== Segment start ==

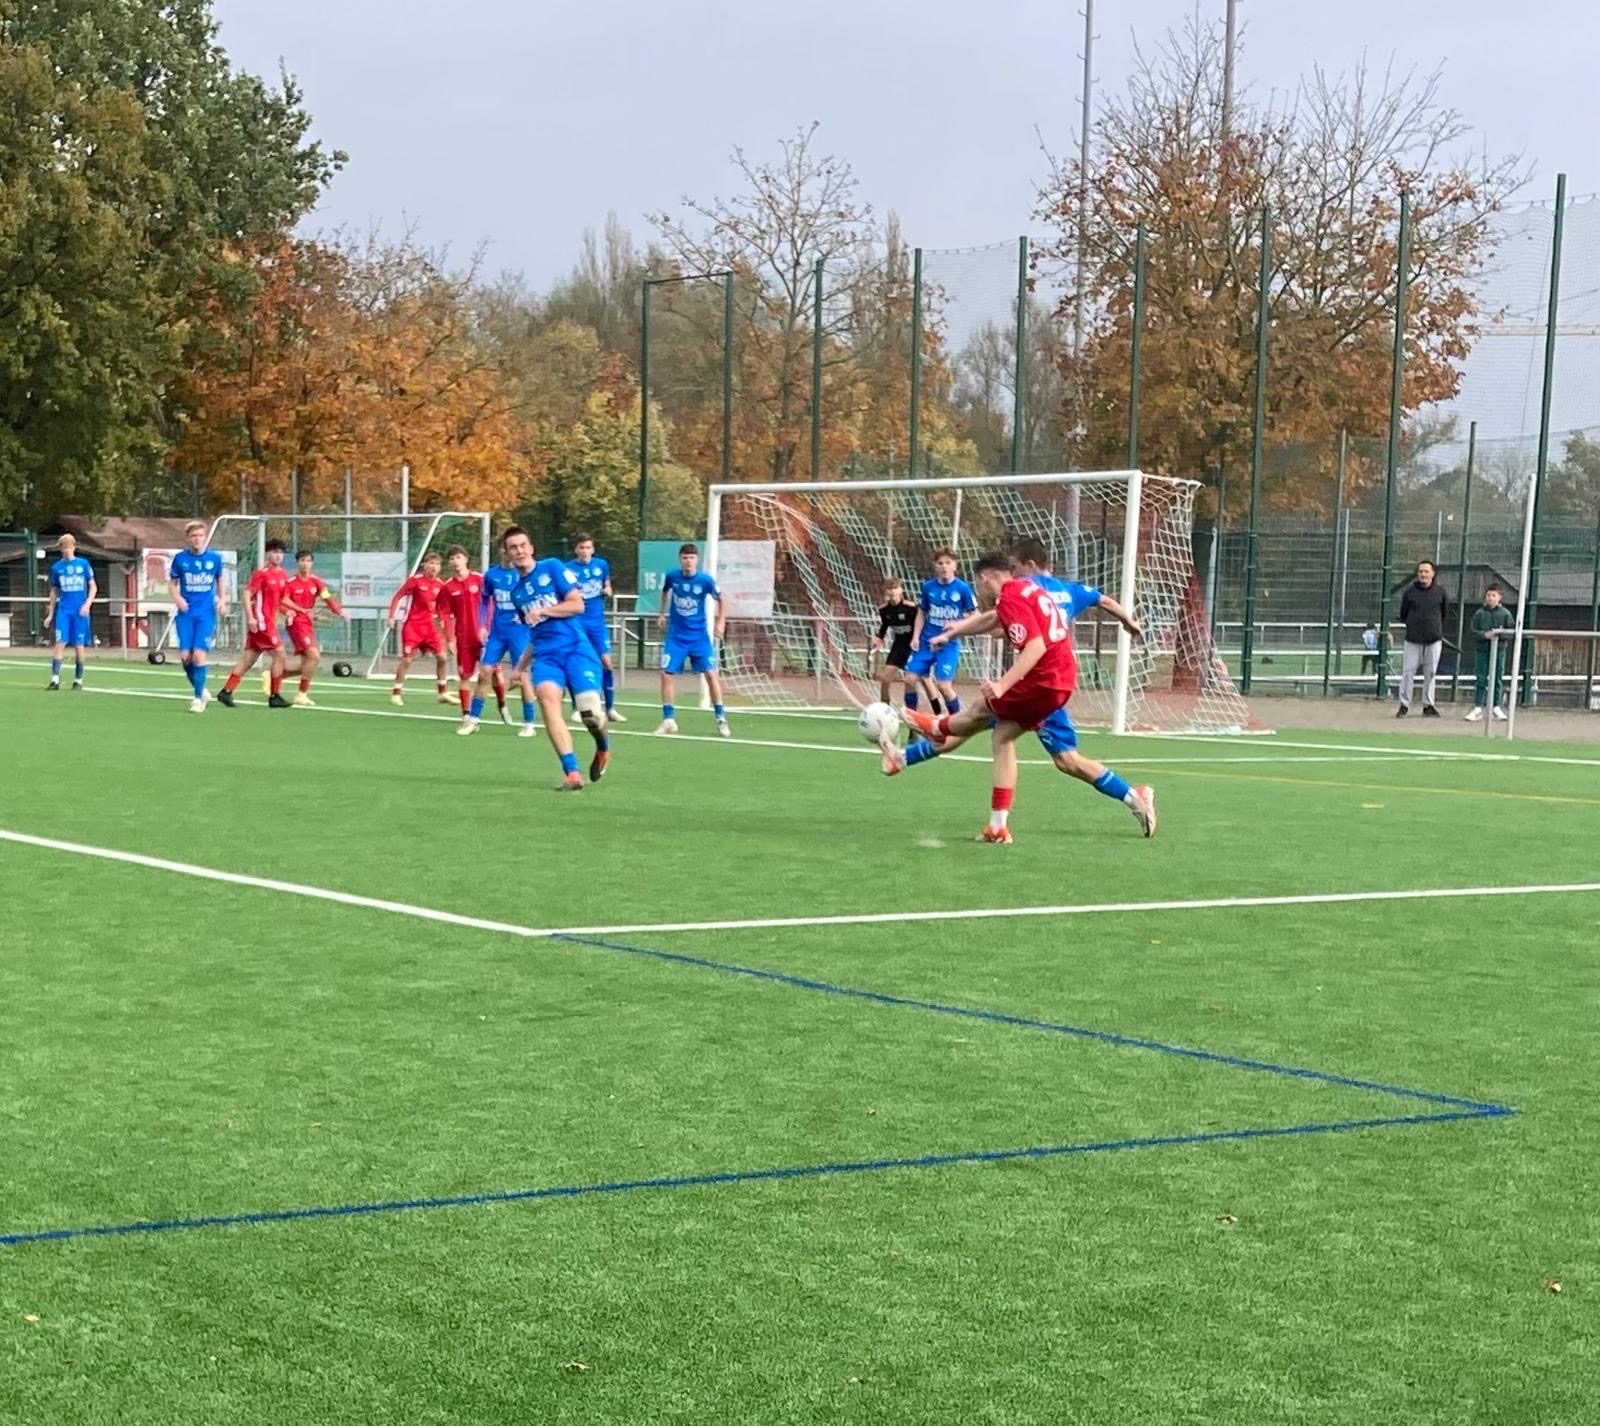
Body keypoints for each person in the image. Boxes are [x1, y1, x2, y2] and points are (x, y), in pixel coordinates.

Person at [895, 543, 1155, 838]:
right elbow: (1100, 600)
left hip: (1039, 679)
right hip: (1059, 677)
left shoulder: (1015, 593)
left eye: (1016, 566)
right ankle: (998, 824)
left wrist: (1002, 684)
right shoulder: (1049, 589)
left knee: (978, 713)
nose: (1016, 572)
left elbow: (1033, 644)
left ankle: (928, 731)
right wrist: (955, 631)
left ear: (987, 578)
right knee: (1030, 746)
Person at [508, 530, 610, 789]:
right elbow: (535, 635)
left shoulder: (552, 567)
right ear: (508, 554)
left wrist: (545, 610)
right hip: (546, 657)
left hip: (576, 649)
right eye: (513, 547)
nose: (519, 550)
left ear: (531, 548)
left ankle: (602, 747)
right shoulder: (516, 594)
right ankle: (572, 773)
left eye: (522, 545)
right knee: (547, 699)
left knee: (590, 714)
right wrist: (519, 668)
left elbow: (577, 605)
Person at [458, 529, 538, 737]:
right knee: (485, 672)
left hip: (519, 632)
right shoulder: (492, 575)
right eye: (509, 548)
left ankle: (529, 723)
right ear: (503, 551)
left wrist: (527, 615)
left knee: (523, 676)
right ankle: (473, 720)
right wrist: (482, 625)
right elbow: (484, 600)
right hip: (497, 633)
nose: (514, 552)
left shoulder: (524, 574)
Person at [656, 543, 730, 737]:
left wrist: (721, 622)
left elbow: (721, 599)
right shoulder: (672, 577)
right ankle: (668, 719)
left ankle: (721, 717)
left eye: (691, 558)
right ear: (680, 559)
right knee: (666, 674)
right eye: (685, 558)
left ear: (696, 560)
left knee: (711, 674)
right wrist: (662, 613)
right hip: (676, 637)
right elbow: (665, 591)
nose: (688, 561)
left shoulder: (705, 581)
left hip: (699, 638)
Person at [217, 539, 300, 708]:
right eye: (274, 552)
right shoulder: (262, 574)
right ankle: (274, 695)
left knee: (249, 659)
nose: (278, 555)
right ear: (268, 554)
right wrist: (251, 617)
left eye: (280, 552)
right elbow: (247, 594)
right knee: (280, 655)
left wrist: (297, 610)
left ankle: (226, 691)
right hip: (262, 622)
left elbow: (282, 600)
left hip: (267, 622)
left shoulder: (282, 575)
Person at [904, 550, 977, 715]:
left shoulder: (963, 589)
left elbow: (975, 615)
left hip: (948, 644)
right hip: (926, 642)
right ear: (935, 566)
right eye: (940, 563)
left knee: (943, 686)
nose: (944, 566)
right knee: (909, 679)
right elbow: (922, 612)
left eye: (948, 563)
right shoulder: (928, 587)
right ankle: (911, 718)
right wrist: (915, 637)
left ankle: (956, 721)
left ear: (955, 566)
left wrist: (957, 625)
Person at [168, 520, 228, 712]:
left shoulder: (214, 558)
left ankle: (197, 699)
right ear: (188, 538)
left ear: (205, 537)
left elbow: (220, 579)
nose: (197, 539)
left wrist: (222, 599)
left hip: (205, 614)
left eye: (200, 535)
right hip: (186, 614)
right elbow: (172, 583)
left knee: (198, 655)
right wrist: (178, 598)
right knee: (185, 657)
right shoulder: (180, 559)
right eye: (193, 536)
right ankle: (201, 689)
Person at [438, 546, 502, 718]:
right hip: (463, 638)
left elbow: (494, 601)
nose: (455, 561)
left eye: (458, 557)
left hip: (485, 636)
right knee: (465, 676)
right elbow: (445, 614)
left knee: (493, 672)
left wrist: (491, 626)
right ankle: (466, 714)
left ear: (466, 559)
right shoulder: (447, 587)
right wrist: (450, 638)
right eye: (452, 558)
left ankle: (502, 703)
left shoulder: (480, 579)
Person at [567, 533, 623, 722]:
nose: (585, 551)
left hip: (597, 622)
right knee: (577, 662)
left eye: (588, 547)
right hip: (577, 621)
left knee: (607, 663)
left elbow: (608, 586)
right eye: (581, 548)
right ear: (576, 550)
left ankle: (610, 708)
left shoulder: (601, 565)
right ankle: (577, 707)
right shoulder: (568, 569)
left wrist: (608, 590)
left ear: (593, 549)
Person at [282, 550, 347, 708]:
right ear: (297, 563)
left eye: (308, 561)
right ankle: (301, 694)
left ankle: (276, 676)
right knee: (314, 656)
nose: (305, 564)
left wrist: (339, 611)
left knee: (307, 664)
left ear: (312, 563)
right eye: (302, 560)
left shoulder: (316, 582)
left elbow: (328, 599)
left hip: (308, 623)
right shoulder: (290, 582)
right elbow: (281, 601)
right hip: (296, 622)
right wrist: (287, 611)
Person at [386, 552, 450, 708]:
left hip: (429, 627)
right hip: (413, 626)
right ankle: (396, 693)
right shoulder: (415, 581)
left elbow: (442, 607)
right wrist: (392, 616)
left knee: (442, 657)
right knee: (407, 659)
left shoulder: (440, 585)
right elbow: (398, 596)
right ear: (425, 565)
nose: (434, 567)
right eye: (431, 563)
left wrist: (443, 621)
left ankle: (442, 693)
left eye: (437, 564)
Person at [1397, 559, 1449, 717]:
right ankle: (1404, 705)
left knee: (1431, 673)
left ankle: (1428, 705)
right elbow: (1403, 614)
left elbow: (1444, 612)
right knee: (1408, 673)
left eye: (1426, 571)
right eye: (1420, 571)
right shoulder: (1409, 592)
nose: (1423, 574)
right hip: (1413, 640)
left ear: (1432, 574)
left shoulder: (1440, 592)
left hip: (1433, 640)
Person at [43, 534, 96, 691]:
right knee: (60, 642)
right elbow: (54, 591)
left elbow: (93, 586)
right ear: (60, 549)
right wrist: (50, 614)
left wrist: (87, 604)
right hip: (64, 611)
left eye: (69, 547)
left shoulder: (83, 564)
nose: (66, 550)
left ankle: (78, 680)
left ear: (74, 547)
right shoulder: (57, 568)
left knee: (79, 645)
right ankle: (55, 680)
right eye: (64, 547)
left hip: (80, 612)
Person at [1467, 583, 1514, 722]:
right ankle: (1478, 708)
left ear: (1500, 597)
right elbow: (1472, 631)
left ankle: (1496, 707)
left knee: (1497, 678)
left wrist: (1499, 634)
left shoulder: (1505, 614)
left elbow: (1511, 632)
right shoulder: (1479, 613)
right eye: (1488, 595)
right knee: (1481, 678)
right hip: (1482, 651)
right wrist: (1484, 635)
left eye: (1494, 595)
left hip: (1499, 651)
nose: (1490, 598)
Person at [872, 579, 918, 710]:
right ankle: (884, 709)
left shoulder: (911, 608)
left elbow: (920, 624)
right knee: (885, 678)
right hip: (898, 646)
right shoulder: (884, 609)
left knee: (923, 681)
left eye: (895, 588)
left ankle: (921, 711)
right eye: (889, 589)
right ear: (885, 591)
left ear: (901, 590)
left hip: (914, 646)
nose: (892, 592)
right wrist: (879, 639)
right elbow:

== Segment end ==

Using the records above, restate word for word the lines from the one with "right elbow: (247, 594)" through the one with "right shoulder: (928, 587)", both included.

Task output:
right elbow: (247, 594)
right knee: (280, 655)
left wrist: (297, 610)
left ankle: (226, 691)
right hip: (262, 622)
left elbow: (282, 600)
left hip: (267, 622)
left shoulder: (282, 575)
Person at [904, 550, 977, 715]:
left shoulder: (963, 589)
left elbow: (975, 615)
left hip: (948, 644)
right hip: (926, 642)
right ear: (935, 566)
right eye: (940, 563)
left knee: (943, 686)
nose: (944, 566)
right knee: (909, 679)
right elbow: (922, 612)
left eye: (948, 563)
right shoulder: (928, 587)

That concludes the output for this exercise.